◆ **Work to complete**:
a – In the bow sight post, about how much does one click of the knob move?
b – Condense the paragraph of the bow sight post that begins "I remove that part of the sight" into a short bulleted list that keeps its main facts.
c – Reproduce verbatim the stretch of the bow sight post from "I remove that" through "on the line.".
======== Source text ========
If I was to use the coarse adjustment slide, I would first set my knob to zero and then move it. I have never had any issue moving it and putting the pointer perfectly on the line and not being having it seat in the threads ok. What I do is when I release the lever or button to make it slide, I try to move that part of the sight up or down. If it doesn't move, it is seated. If it ever moved or clicked on me, I would use the coarse adjustment slide again until I had it on the line and fully seated.

I remove that part of the sight on my Shib everytime I am done using it on a bow. Before I slide it off, I turn the knob to zero and then slide it off. When I go to put it back on and ready it for use, I slide it up to a numbered line that is closest to the first yardage I shoot. I have had no problems getting it right on the line and not having it seat. You have to pay attention when you eyeball that pointer so it is on the line before releasing the lever, but that is pretty easy if you line it up right. Since the knob was at zero when you took it off, it seats just fine when you put the pointer back on the line.

Like I said, I have no issue with the zeroing in part. I turn the knob all the way down to see if it works. If it is off, I can't really tell. One click is about 
.002 of an inch so it could be slightly off. I haven't seen any issues with marks and my arrows hitting the center using my marks. My magic? I use the middle of the scale to set the pointer initially during the zeroing process. I think I use the 5 line or the 4 line. I then turn the knob up the scale and then down to see if the pointer is on a line when the knob is at zero. How's that for some Swami magic?
======== Given data ========
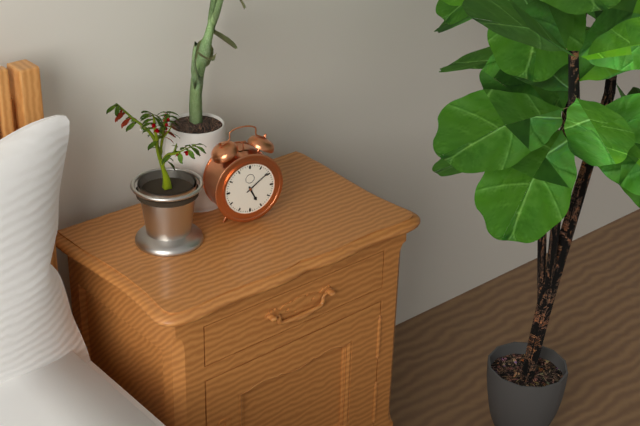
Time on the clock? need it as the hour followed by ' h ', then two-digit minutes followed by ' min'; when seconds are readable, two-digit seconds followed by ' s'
5 h 09 min
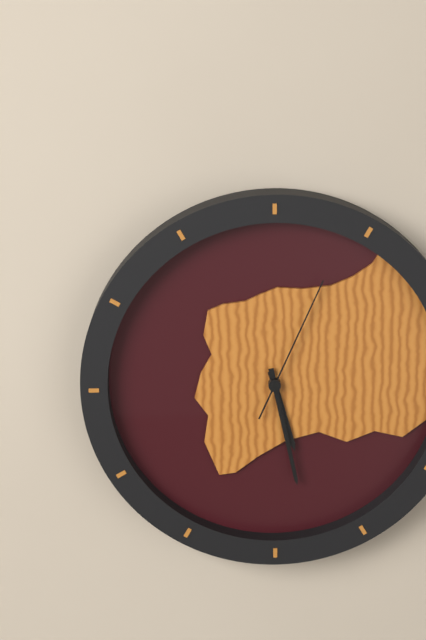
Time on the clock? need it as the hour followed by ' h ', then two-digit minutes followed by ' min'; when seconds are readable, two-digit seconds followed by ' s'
5 h 28 min 04 s
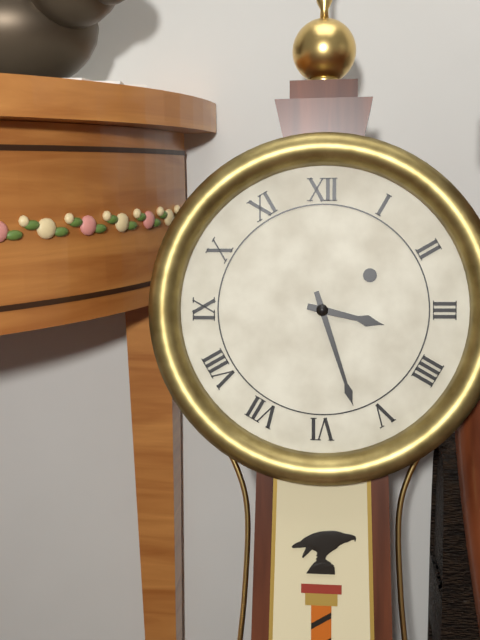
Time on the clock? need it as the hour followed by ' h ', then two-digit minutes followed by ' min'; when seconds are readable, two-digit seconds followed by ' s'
3 h 27 min
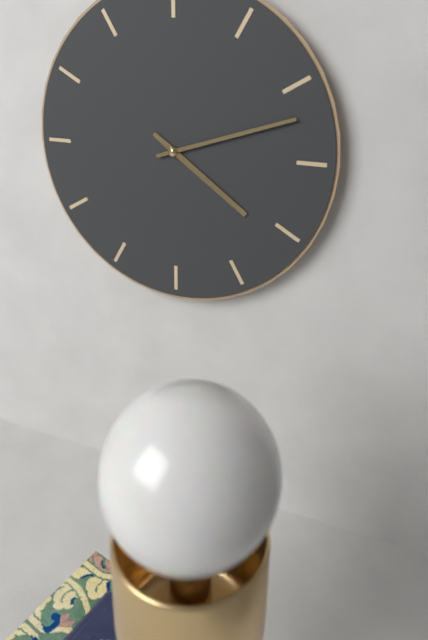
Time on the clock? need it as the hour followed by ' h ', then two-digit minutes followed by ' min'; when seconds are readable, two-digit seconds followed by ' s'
4 h 12 min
========
◆ **Answer list**:
a – About .002 of an inch.

b –
- The writer removes that part of the sight from the Shib every time they finish using it on a bow.
- Before sliding it off, they turn the knob to zero.
- When putting it back on, they slide it to the numbered line closest to the first yardage they shoot.
- They have had no trouble getting it on the line and seated.
- The pointer must be eyeballed onto the line before the lever is released, which is easy if lined up right.
- Because the knob was at zero when removed, it seats fine when the pointer goes back on the line.

c –
I remove that part of the sight on my Shib everytime I am done using it on a bow. Before I slide it off, I turn the knob to zero and then slide it off. When I go to put it back on and ready it for use, I slide it up to a numbered line that is closest to the first yardage I shoot. I have had no problems getting it right on the line and not having it seat. You have to pay attention when you eyeball that pointer so it is on the line before releasing the lever, but that is pretty easy if you line it up right. Since the knob was at zero when you took it off, it seats just fine when you put the pointer back on the line.